* _Work to complete_: Locate every line in the records below that contains the word "Belle", matching case exactly, and copy each such line.

* _Data records_:
>>>
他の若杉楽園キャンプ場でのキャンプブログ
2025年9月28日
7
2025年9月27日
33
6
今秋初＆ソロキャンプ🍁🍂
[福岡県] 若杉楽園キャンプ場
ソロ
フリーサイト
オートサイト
<<<
>>>
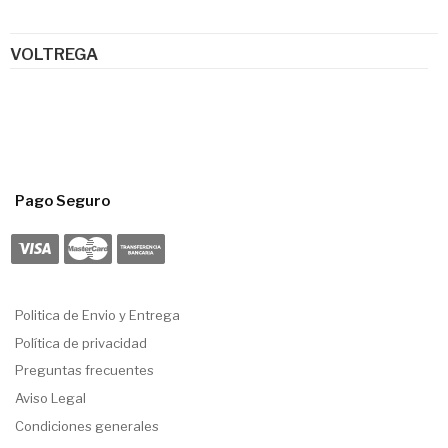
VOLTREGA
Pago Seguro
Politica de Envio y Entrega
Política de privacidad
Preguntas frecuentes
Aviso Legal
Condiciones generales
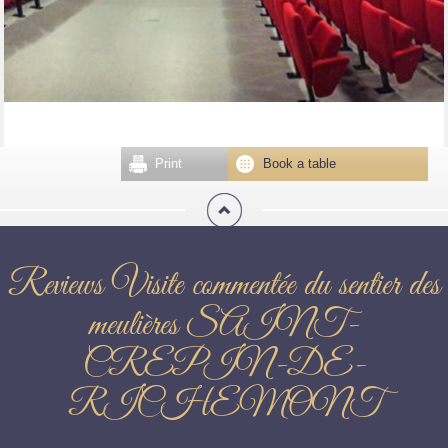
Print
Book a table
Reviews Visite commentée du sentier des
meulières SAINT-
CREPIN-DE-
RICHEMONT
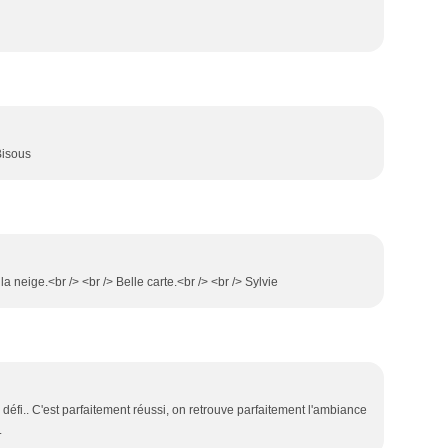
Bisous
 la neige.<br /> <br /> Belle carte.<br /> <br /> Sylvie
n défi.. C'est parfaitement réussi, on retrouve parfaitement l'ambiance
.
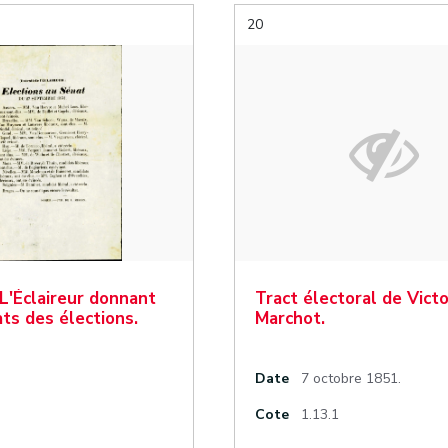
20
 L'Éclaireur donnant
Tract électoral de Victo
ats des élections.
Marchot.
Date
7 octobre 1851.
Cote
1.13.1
<<<
* _Written response_:
 la neige.<br /> <br /> Belle carte.<br /> <br /> Sylvie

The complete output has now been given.